# TimeEvolutionAlgorithm¶

Inheritance Diagram Methods

 `TimeEvolutionAlgorithm.__init__`(psi, model, ...) Return necessary data to resume a `run()` interrupted at a checkpoint. Resume a run that was interrupted. Perform a real-time evolution of `psi` by N_steps`*`dt.

Class Attributes and Properties

 `TimeEvolutionAlgorithm.time_dependent_H` whether the algorithm supports time-dependent H `TimeEvolutionAlgorithm.verbose`
class tenpy.algorithms.algorithm.TimeEvolutionAlgorithm(psi, model, options, **kwargs)[source]

Common interface for (real) time evolution algorithms.

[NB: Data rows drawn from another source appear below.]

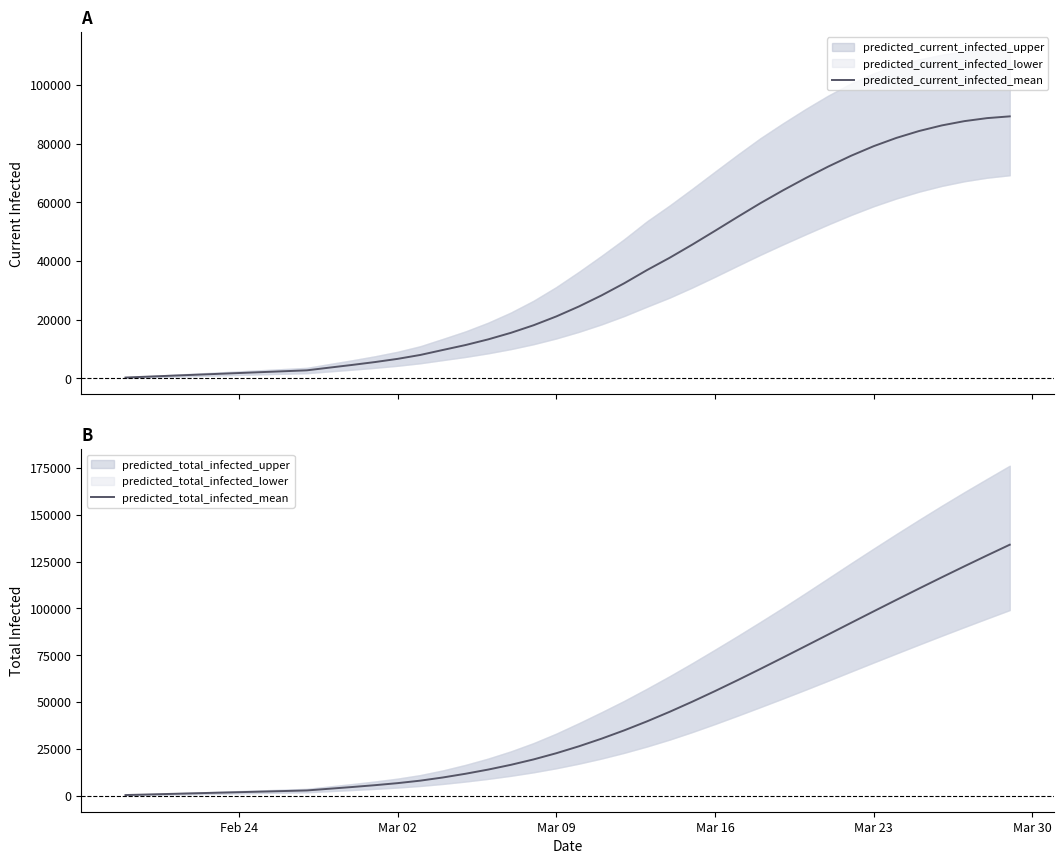

What is the total value across all series at Mar 16?

106091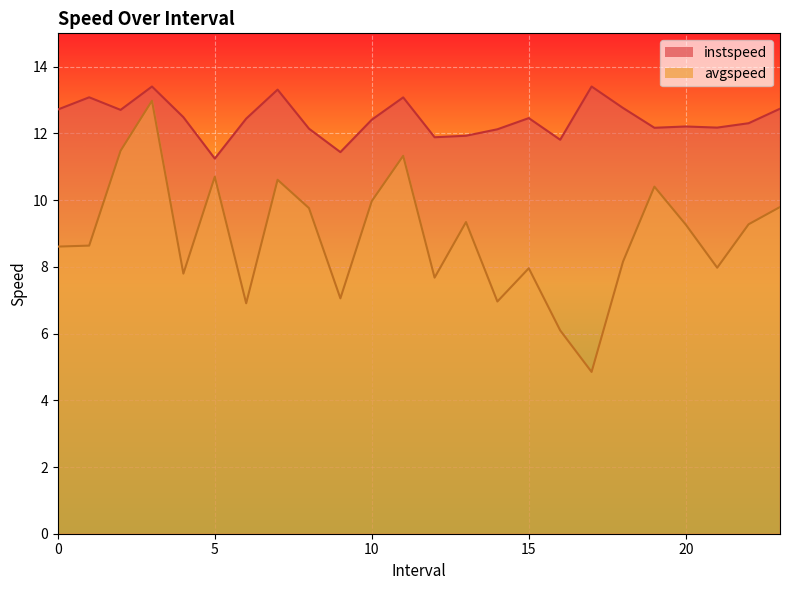

True or false: instspeed and avgspeed intersect in this chart.

False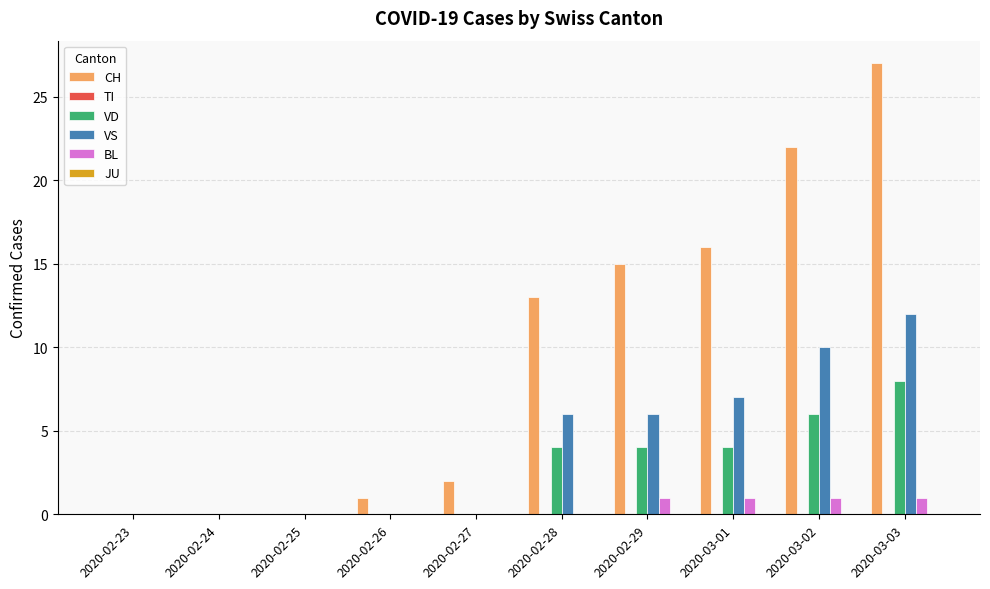

Is it true that BL equals 1 at 2020-02-29?

True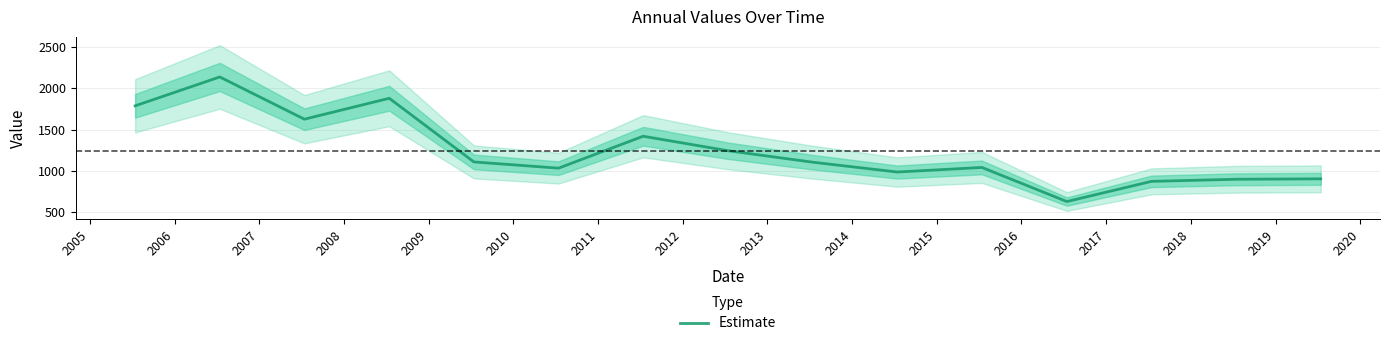

What is the maximum value for Estimate?

2138.4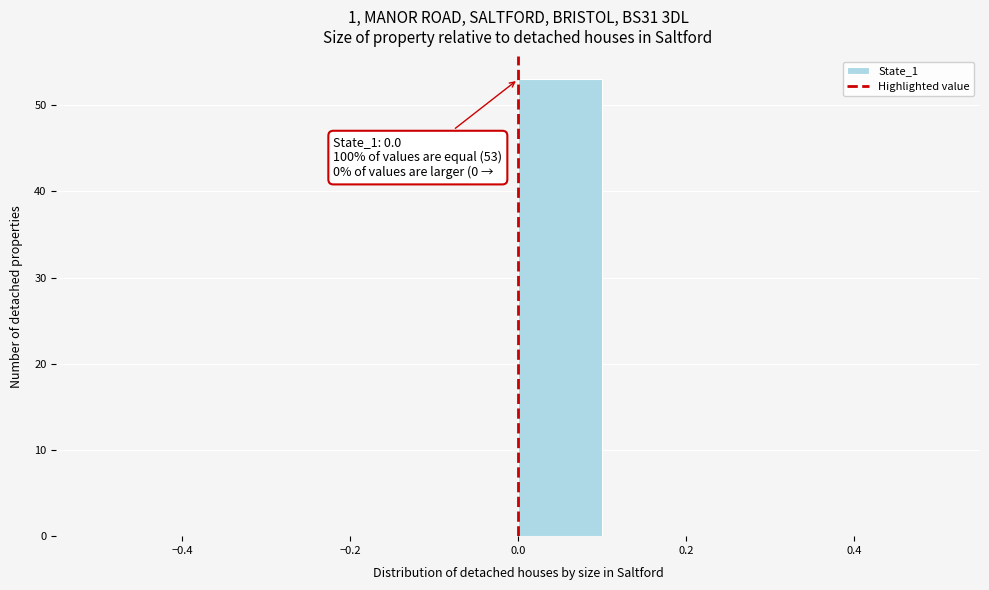

Which range on the x-axis has the tallest bar?

0.0 to 0.1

Parameters are the same as for `Algorithm`.

Options

config TimeEvolutionAlgorithm
option summary

dt

Minimal time step by which to evolve.

N_steps

Number of time steps `dt` to evolve by in :meth:`run`. [...]

start_time

Initial value for :attr:`evolved_time`.

trunc_params (from Algorithm) in Algorithm

Truncation parameters as described in :cfg:config:`truncation`.

option start_time: float

Initial value for `evolved_time`.

option dt: float

Minimal time step by which to evolve.

option N_steps: int

Number of time steps dt to evolve by in `run()`. Adjusting dt and N_steps at the same time allows to keep the evolution time done in `run()` fixed. Further, e.g., the Trotter decompositions of order > 1 are slightly more efficient if more than one step is performed at once.

evolved_time

Indicating how long psi has been evolved, `psi = exp(-i * evolved_time * H) psi(t=0)`. Not that the real-part of t is increasing for a real-time evolution, while the imaginary-part of t is decreasing for a imaginary time evolution.

Type
time_dependent_H = False

whether the algorithm supports time-dependent H

get_resume_data(sequential_simulations=False)[source]

Return necessary data to resume a `run()` interrupted at a checkpoint.

At a `checkpoint`, you can save `psi`, `model` and `options` along with the data returned by this function. When the simulation aborts, you can resume it using this saved data with:

```eng = AlgorithmClass(psi, model, options, resume_data=resume_data)
eng.resume_run()
```

An algorithm which doesn’t support this should override resume_run to raise an Error.

Parameters

sequential_simulations (bool) – If True, return only the data for re-initializing a sequential simulation run, where we “adiabatically” follow the evolution of a ground state (for variational algorithms), or do series of quenches (for time evolution algorithms); see `run_seq_simulations()`.

Returns

resume_data – Dictionary with necessary data (apart from copies of psi, model, options) that allows to continue the simulation from where we are now. It might contain an explicit copy of psi.

Return type

dict

resume_run()[source]

Resume a run that was interrupted.

In case we saved an intermediate result at a `checkpoint`, this function allows to resume the `run()` of the algorithm (after re-initialization with the resume_data). Since most algorithms just have a while loop with break conditions, the default behaviour implemented here is to just call `run()`.

run()[source]

Perform a real-time evolution of `psi` by N_steps`*`dt.

You probably want to call this in a loop.